Source text:

══════════════════════════════

3) Among amateur geneticists and R1a-fans of the steppe hypothesis of Northern or East European descent (based on what we see among Basque and Indian nationalists): reactionary views, i.e. the misuse of traditional disciplines to point now to the North Pontic area, Dnieper-Dniester, etc. as the ‘original’ PIE-speaking area – be it Kurgans, horse domestication, horse riding, symbology, blonde hair, blue eyes, lactase persistance, dolychocephaly,… anything will do. Where they said Khvalynsk/Yamnaya, they will say now Sredni Stog/Corded Ware – whatever is necessary to prove that R1a spoke Indo-European.

This is also human nature. If you have supported continuity theories of Balto-Slavic or Germanic in Northern Eurasia since ca. 3500 BC to this day, have acted according to your preconceptions and racism and narcisism (i.e. inferiority complex), calling names, participating in forums stating that ‘R1a is a great haplogroup’ and similar stupid shit, learning statistical methods to prove your preconceptions, etc. And now someone tells you that this is not the case, that your haplogroup may have expanded much later, probably including some recent bottlenecks, and was not found among Indo-European speakers (and later probably not even associated with your current IE language)… And that on top of being fully wrong in many of your previous writings… I guess it’s like telling a fundamentalist muslim that the Qur’an is not true, or something of the sort. Nothing good will come from their reactions. Seeing how Basque racists and Indian nationalists reacted to the latest papers, we will have to wait for new generations to overcome the preconceptions of those who lived with the genetics of the 2000s…

Modern haplogroup R1a distribution from The Genetic Atlas (Public Domain)

══════════════════════════════

Given entries:
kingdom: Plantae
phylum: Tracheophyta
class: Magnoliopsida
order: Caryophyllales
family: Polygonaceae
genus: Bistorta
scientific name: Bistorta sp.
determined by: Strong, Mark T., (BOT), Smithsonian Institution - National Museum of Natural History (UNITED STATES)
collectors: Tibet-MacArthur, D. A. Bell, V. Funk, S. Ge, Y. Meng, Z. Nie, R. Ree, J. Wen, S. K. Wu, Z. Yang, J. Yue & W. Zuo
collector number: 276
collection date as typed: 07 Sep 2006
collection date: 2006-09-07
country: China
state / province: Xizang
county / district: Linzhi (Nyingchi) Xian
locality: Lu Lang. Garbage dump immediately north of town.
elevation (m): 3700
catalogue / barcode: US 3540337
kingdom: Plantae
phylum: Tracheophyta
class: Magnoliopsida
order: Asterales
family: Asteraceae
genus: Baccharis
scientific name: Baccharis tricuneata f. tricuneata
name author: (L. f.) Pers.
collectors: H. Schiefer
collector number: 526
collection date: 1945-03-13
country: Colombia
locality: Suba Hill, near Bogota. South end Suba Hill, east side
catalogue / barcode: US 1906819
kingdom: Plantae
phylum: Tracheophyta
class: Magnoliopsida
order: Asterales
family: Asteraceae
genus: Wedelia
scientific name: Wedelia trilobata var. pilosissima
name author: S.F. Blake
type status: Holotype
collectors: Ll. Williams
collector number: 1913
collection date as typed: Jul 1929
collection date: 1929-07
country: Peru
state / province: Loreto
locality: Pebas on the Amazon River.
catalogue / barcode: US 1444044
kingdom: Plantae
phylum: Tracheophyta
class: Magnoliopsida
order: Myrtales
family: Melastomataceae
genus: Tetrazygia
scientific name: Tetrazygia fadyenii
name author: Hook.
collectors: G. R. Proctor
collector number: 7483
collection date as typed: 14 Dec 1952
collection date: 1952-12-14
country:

══════════════════════════════

Assignment: Write the next part of the passage on haplogroup R1a and the steppe hypothesis, picking up after its last line. The rows are separate material with no connection to the passage on haplogroup R1a.

Task result:
NOTE. I wouldn’t do the same. I cannot share the feeling of these peoples of Northern and Eastern European descent. In fact, I believed in the 2000s that R1b represented ‘autochthonous’ Vasconic-like speakers in Western Europe, and R1a/Corded Ware represented IE speakers, and I changed my views after 2015. And, if the case was reversed, and we had thought that R1b was the Indo-European marker, and ancient DNA had proved me wrong (seeing R1a-Z645 where we see R1b-L23 right now), I would be happy to talk about the same North-West Indo-European represented by (say) the expansion of R1a-Z282 from Yamna Hungary -> Bell Beaker, and then the resurge of Vasconic-like R1b in Western Europe. That’s why I attack this position ferociously: I don’t think there is any reasonable justification for this attitude. Nor for the nationalist OIT, Basque/R1b, Slavic or Nordic/R1a, etc. It’s obviously a human behaviour, but there is no benefit, no reason, nothing but sheer bigotry, a reek of supremacy (or inferiority complex), and a desire for domination of prehistoric narratives by modern post-truths, however you look at it.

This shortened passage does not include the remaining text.